Lo chiamavano Trinità: recensione

Trinità (Terence Hill) un vagabondo pigro, sornione e a prima vista totalmente innocuo, in realtà è un abilissimo pistolero che non fa che scontrarsi con tutti gli attaccabrighe che incontra, la sua fama nel tempo lo ha fatto soprannominare la mano destra del Diavolo.

Trinità è in cerca di suo fratello Bambino (Bud Spencer), soprannominato la mano sinistra del Diavolo, che occupa abusivamente il posto dello sceriffo di una piccola cittadina in attesa dell’arrivo dei suoi due complici, Faina e Timido, con cui ha intenzione di trafugare una mandria di cavalli non ancora marchiati.

L’arrivo nella cittadina di Trinità creerà non pochi guai a Bambino che non solo vedrà saltare il suo piano, ma lo vedrà, spinto dal fratello, schierarsi con una pacifica comunità di Mormoni minacciata dal losco Maggiore (Farley Granger) che vuole la vallata occupata dalla comunità, per farne zona di pascolo per le sue mandrie. L’intervento di Trinità e Bambino costringerà il Maggiore ad allearsi con il suo rivale Mezcal (Roberto Capitani), capo di una banda di tagliagole che terrorizza la vallata.

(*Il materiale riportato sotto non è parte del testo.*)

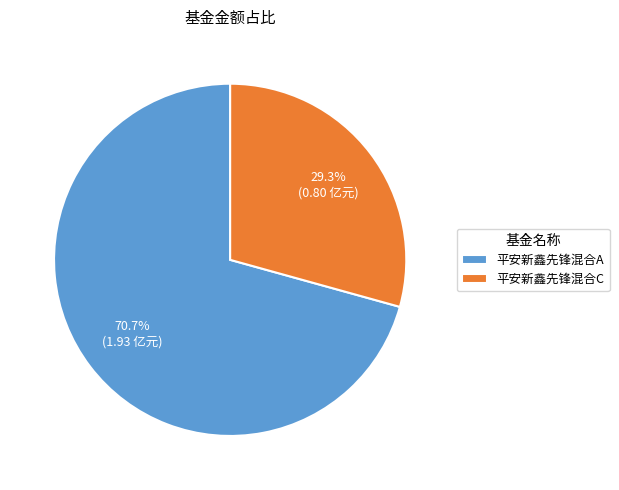

What is the majority slice?

平安新鑫先锋混合A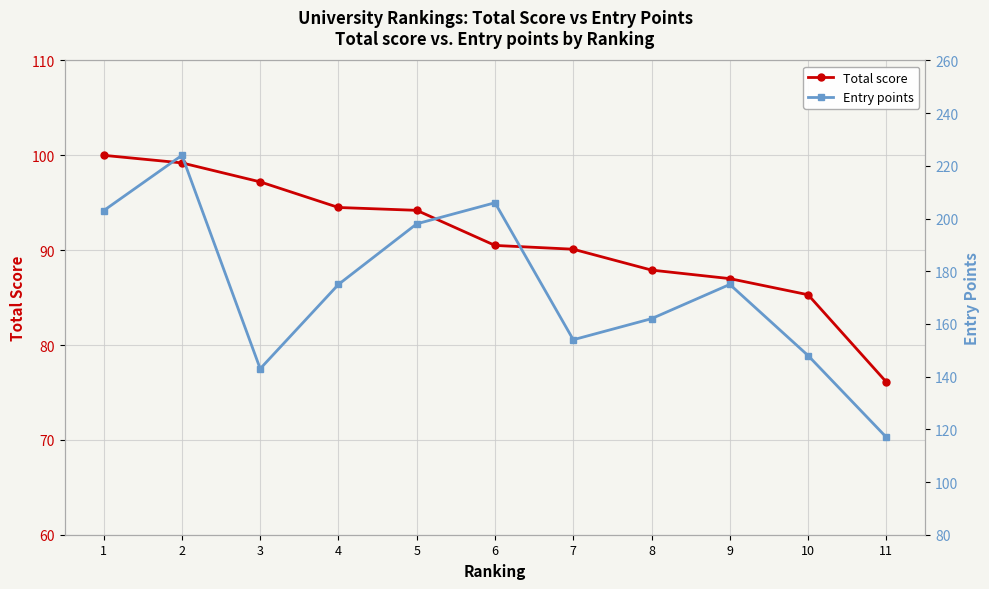

What is the difference between the second highest and second lowest values in the Entry points series?

63.0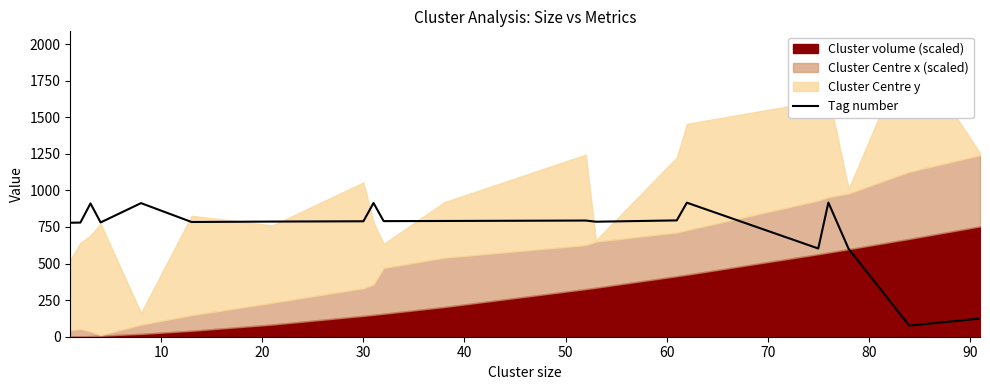

Reading right to left, transcribe all the data shown in this chart.

124	76	601	917	603	916	795	786	794	791	790	914	789	787	784	913	781	911	780	779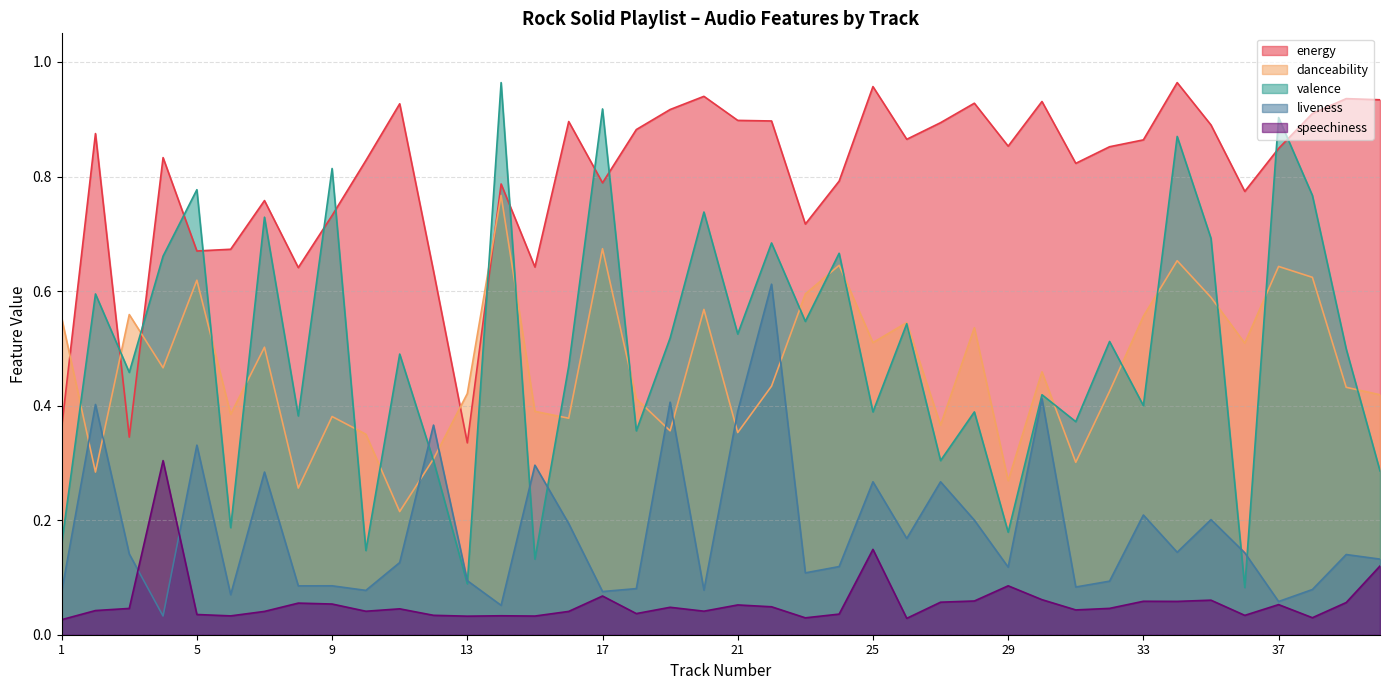

True or false: danceability and speechiness intersect in this chart.

False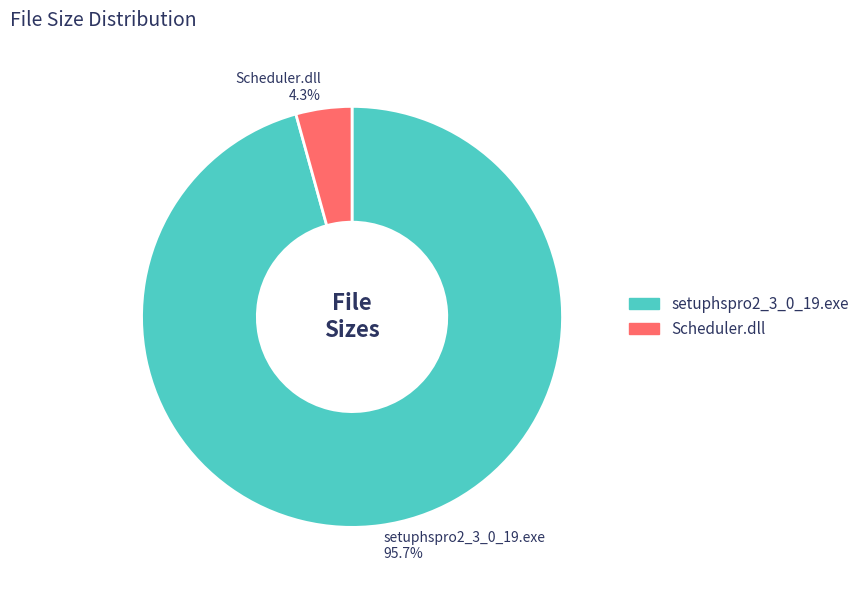

How many slices are in this pie chart?

2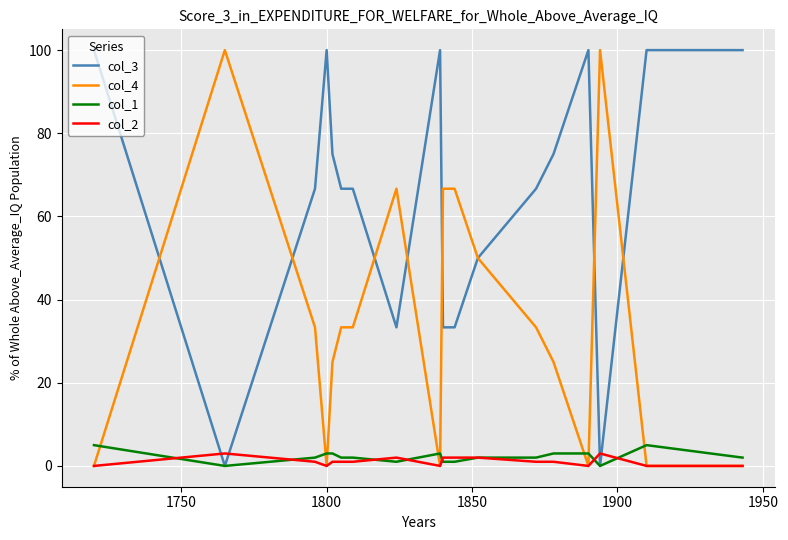

What is the highest value of the col_3 series?

100.0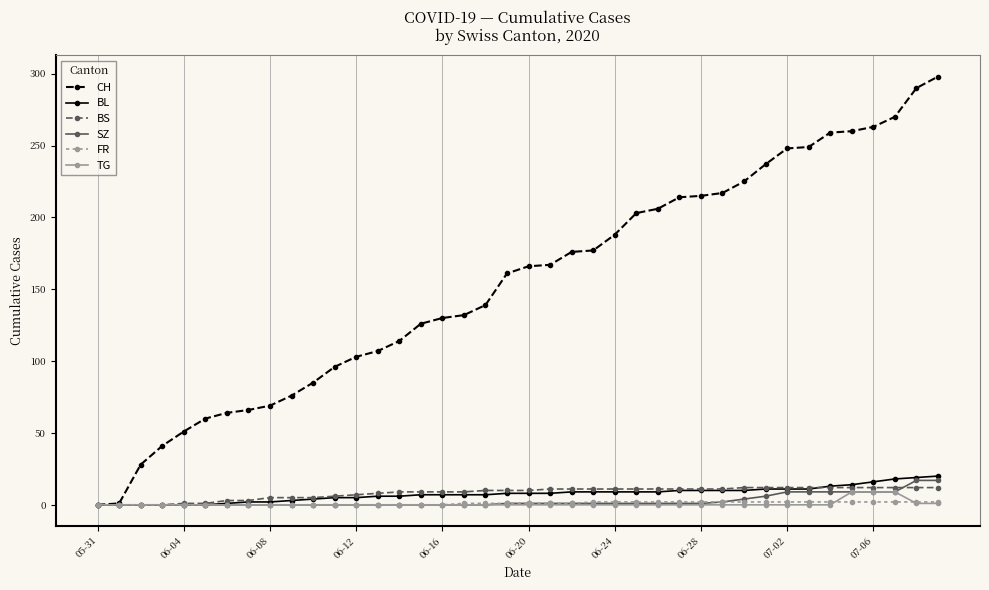

What is the maximum value for BS?

12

Un vero cult, il regista Enzo Barboni, che lavorerà in seguito molto spesso con la coppia, utilizzando l’alias E.B. Clucher, riesce a dosare lo spaghetti-western, vero e proprio genere dall’impronta tutta italiana, con la commedia, sfornando un divertente fumetto che miscela le location, ed i clichè tipici del genere western alle gag tipiche della commedia all’italiana che in questo caso assume un inaspettato e sorprendente respiro internazionale.

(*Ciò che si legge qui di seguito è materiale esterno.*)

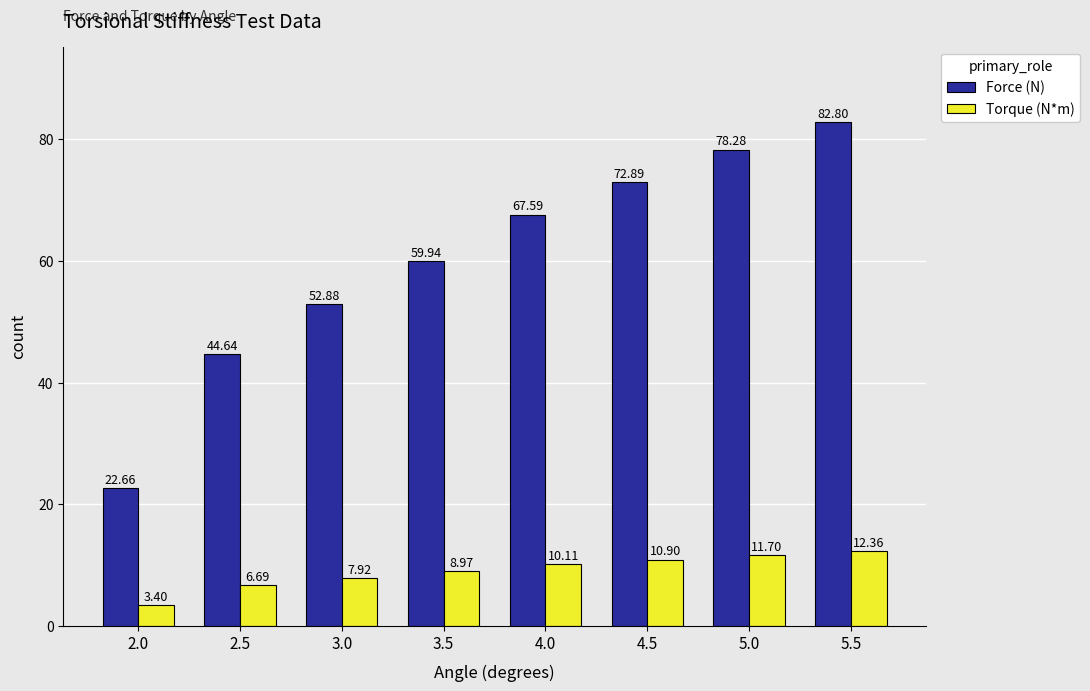

How many groups of bars are there?

8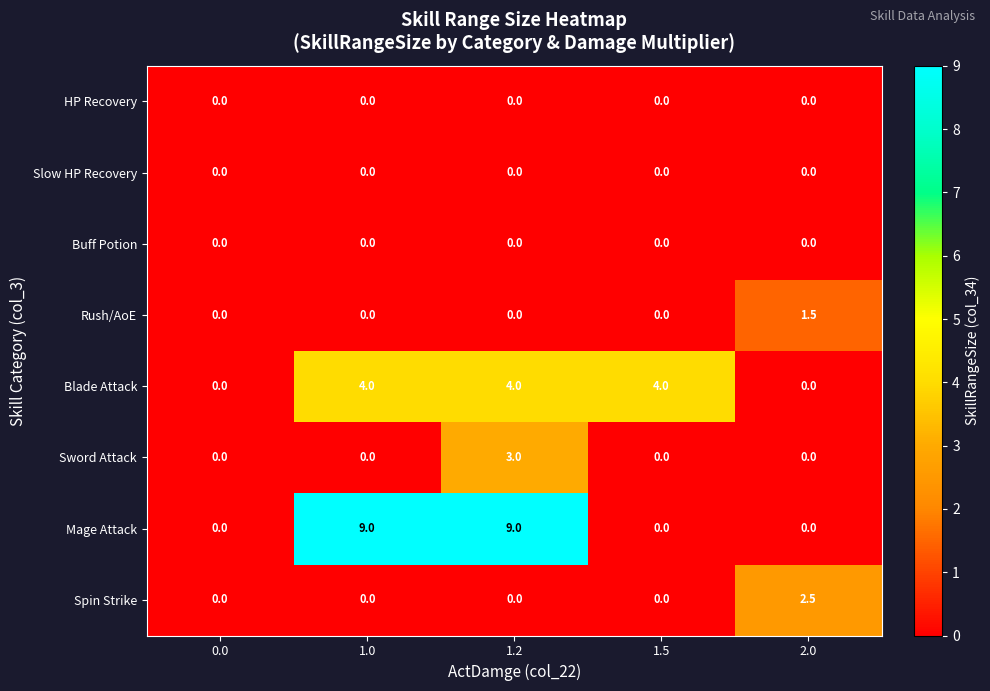

How many positive values does the Rush/AoE series have?

1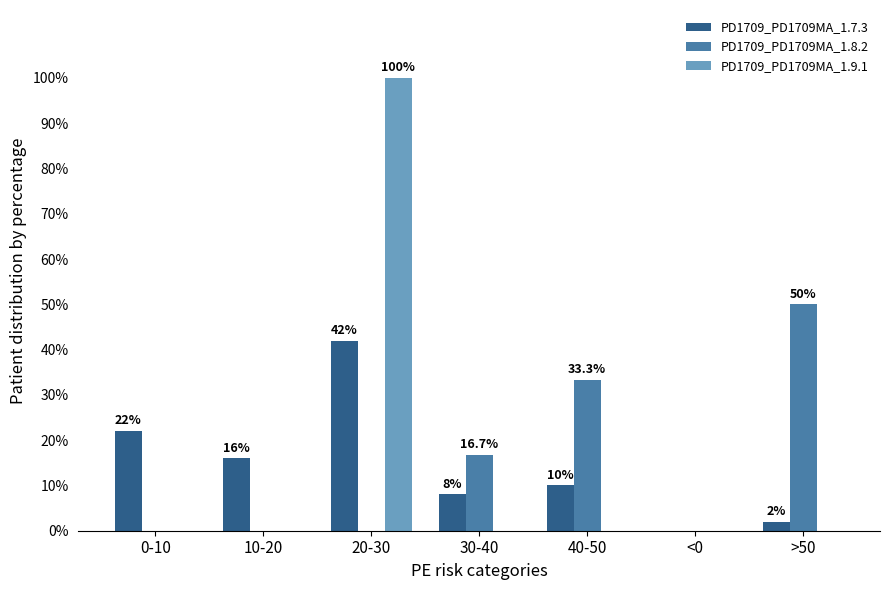

What is the sum of all PD1709_PD1709MA_1.9.1 values?

100.0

In assoluto la migliore prova del duo, arrivato dopo La collina degli stivali questo è il film che pone le basi per una lunga e fruttuosa collaborazione tra i due attori che ci regaleranno nel corso degli anni tante divertenti pellicole leggere, spassose e adatte a tutta la famiglia. Rivederlo non deluderà, nonostante il film sia del 1970 funziona a prescindere, rivelandosi per l’ennesima volta un evergreen del cinema italiano.